Tackling risk-pricing distortions could also prove tough, since few domestic investors believe Beijing would really let a province default on its bonds, and the wording of the cabinet decree suggests central government will play an active role when defaults threaten.
While regulators have promised an end to the days when lending to state-linked actors was a one-way bet, that message has been muted in practice.
In March, China's first public bond default, by Chaori Solar, was initially trumpeted as a sign that Beijing was serious about allowing defaults in the name of better risk pricing, but it ended with a bailout by a government-linked investment consortium.
The implicit state guarantee, combined with high yields relative to developed economy bonds, might well make the bonds attractive to investors looking for exposure to China.
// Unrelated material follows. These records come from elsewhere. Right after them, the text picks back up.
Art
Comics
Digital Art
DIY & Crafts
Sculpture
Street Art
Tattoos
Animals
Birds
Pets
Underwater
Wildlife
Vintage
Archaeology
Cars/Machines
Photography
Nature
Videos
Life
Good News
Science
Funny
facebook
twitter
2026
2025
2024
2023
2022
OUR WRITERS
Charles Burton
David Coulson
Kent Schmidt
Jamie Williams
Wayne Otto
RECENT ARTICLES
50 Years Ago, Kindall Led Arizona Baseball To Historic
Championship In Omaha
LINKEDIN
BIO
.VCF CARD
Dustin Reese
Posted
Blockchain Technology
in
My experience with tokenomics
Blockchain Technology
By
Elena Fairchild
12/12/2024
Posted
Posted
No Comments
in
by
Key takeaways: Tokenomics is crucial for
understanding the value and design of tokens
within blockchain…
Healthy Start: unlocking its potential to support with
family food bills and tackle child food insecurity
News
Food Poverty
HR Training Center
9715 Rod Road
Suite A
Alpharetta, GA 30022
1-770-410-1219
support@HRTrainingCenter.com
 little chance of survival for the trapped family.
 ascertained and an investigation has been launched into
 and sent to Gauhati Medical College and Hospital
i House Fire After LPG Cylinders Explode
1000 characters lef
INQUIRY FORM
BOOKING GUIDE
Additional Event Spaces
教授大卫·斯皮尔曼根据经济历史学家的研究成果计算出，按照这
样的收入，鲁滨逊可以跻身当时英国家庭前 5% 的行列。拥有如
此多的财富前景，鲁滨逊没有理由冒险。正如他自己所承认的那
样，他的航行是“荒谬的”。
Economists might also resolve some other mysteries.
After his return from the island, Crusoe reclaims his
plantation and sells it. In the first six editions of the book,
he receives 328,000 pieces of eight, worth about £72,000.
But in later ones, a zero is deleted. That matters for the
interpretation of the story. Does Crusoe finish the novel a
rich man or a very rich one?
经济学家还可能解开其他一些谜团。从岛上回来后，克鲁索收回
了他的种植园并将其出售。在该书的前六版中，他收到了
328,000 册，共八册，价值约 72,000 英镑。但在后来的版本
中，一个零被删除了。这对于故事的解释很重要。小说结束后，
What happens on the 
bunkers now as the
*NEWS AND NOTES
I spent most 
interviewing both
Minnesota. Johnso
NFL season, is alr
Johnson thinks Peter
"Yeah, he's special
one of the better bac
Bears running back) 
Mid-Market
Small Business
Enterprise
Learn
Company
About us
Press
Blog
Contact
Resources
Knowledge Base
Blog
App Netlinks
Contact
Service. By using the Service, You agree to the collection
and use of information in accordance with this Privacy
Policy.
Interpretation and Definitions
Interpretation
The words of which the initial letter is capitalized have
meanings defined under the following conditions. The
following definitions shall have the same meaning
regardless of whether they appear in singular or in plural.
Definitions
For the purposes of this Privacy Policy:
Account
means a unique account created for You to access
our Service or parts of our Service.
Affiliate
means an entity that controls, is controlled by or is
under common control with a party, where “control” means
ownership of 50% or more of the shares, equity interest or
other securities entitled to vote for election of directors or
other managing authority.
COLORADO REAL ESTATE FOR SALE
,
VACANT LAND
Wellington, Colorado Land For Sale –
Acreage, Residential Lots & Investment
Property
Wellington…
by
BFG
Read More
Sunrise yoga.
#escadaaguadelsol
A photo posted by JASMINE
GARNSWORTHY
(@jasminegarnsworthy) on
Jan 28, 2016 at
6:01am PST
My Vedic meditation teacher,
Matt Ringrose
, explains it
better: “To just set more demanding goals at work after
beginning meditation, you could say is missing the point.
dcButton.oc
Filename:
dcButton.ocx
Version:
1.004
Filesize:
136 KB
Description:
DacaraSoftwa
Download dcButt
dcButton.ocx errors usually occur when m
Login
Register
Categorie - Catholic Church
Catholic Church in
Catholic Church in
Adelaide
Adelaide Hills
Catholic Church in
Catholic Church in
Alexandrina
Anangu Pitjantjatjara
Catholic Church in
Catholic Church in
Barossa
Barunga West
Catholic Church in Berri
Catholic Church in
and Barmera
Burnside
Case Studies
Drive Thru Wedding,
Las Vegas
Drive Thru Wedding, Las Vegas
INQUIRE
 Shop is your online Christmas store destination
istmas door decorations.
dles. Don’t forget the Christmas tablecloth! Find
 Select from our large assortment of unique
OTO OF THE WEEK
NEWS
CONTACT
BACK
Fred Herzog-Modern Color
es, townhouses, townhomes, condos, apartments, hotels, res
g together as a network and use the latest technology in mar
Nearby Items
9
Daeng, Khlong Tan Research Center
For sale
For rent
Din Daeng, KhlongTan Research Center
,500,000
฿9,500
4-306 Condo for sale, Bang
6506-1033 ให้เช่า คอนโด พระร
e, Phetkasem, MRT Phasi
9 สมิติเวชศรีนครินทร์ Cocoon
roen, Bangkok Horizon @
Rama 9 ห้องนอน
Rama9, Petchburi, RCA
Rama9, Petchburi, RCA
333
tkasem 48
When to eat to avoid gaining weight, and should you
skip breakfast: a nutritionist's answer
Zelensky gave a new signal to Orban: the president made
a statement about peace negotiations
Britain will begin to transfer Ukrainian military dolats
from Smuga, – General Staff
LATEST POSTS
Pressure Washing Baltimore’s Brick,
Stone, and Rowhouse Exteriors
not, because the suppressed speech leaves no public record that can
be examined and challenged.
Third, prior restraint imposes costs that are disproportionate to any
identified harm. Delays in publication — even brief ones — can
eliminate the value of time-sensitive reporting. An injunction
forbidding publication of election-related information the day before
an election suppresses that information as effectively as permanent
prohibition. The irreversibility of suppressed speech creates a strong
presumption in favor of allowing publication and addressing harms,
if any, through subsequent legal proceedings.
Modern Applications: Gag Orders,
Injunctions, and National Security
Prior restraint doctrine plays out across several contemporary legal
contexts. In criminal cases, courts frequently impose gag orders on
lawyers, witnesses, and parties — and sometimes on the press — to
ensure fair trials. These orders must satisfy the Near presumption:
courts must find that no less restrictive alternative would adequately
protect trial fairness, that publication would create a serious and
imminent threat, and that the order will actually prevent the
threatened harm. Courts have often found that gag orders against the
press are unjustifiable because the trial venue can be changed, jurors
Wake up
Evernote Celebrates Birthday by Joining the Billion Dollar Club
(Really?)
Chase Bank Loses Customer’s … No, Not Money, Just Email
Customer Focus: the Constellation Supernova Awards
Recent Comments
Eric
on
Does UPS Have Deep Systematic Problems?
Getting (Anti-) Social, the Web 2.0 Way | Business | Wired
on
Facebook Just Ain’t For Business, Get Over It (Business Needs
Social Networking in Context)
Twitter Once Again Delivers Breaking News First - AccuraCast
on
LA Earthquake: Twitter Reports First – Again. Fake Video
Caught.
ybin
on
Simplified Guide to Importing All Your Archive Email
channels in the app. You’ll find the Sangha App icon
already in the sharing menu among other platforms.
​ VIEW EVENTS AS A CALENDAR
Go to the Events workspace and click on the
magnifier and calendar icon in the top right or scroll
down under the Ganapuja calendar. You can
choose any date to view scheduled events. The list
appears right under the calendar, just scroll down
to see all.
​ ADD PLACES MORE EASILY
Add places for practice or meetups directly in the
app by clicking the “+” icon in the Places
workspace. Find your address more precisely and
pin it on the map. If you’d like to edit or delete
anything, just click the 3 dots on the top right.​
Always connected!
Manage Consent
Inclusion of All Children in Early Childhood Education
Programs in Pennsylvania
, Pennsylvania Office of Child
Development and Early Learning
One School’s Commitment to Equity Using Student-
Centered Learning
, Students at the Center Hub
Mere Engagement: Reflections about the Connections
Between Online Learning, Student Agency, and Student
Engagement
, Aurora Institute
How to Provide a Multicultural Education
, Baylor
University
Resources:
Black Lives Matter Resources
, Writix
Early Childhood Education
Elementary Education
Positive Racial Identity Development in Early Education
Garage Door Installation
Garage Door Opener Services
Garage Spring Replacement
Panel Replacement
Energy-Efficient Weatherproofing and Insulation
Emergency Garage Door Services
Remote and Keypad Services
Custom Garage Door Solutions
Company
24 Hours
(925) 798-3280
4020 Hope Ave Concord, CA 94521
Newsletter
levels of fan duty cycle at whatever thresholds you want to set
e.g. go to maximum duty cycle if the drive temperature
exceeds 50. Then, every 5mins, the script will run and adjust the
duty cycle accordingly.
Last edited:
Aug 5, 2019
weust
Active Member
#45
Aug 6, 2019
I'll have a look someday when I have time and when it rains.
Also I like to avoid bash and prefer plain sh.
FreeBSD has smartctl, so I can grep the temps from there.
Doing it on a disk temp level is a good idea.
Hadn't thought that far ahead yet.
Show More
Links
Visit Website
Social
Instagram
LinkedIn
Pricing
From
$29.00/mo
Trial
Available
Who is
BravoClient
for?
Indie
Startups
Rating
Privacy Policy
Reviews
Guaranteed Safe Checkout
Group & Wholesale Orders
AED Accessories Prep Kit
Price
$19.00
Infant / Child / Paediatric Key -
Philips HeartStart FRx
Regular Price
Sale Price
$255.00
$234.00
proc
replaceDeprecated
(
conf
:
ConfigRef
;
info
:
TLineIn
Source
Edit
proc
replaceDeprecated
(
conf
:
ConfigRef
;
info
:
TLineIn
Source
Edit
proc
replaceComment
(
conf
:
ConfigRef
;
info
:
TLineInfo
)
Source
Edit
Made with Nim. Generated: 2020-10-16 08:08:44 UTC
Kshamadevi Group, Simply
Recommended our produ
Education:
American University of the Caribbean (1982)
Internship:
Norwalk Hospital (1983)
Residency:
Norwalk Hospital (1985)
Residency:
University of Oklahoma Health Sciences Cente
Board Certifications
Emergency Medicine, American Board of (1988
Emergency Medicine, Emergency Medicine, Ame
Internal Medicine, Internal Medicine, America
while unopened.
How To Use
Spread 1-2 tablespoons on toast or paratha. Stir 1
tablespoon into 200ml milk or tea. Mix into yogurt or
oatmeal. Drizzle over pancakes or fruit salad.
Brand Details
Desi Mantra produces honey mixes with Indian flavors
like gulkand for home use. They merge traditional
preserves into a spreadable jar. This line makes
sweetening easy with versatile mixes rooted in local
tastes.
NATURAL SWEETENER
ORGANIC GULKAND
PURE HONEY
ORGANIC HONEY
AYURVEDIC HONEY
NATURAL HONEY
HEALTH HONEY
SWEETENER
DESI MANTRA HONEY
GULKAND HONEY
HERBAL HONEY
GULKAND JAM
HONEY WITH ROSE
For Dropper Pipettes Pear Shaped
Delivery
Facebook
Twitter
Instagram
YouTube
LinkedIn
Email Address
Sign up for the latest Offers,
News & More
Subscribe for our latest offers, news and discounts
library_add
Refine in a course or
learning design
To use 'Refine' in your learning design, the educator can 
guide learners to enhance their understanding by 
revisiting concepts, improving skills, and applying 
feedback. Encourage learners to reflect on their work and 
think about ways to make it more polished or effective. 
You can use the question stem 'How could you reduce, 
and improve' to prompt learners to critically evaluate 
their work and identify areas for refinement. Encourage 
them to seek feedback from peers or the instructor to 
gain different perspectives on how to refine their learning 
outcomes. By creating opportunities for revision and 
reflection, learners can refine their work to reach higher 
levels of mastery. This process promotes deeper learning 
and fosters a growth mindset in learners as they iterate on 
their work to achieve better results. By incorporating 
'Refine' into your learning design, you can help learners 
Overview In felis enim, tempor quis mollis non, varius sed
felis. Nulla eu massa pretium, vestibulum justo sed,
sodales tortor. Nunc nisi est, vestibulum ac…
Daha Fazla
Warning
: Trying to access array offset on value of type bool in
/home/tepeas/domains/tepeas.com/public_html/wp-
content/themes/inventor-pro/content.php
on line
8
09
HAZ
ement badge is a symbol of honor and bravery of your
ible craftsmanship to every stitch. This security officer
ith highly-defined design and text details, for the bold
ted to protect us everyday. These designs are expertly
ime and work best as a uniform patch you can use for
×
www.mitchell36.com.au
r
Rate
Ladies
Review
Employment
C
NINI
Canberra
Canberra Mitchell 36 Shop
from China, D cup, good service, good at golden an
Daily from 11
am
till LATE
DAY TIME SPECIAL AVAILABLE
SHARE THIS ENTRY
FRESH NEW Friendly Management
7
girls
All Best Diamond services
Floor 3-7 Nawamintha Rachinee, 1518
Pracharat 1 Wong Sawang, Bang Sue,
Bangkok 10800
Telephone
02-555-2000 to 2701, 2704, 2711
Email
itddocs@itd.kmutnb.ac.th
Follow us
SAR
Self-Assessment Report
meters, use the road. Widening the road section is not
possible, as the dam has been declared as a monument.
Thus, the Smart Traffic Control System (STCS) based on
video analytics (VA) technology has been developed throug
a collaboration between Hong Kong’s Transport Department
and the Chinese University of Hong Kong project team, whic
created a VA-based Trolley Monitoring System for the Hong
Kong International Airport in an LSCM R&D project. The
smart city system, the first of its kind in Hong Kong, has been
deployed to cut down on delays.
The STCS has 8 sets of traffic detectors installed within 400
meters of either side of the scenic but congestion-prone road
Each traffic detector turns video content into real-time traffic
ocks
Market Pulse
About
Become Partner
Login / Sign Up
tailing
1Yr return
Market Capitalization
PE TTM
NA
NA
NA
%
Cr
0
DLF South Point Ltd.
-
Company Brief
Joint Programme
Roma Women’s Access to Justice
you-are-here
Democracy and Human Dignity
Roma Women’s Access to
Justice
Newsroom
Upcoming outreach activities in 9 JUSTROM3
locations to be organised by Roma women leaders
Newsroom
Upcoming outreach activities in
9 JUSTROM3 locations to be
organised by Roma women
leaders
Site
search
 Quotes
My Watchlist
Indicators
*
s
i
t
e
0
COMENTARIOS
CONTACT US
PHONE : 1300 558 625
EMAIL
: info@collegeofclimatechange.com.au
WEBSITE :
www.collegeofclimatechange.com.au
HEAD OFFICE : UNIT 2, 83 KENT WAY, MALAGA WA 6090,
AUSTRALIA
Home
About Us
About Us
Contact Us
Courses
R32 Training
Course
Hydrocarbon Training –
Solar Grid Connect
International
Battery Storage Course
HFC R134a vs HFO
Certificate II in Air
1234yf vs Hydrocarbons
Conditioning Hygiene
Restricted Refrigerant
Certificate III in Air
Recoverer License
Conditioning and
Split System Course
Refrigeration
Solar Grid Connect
"There will be strong (foreign) interest in muni bonds, which offer more diversity in addition to government and policy bank bonds," said Ivan Chung, senior vice president at Moody's in Hong Kong.
And domestic state-owned banks, which have always been the primary bond-market participants in China, are also likely to remain reliable buyers of the new issues.
But that poses problems for China's broader reform purpose; such muni bonds would outshine private sector issuers, which are considered more risky, aggravating the misallocation of capital in China to less efficient state firms.
Jin Wu, vice president at China Chengxin International Credit Rating Co, said it was already increasingly difficult for small and medium-sized private businesses to issue debt, given the draw of state issuers.
"If you're an SOE and have government backing, you can borrow at a much lower rate for the same rating (as a private firm)."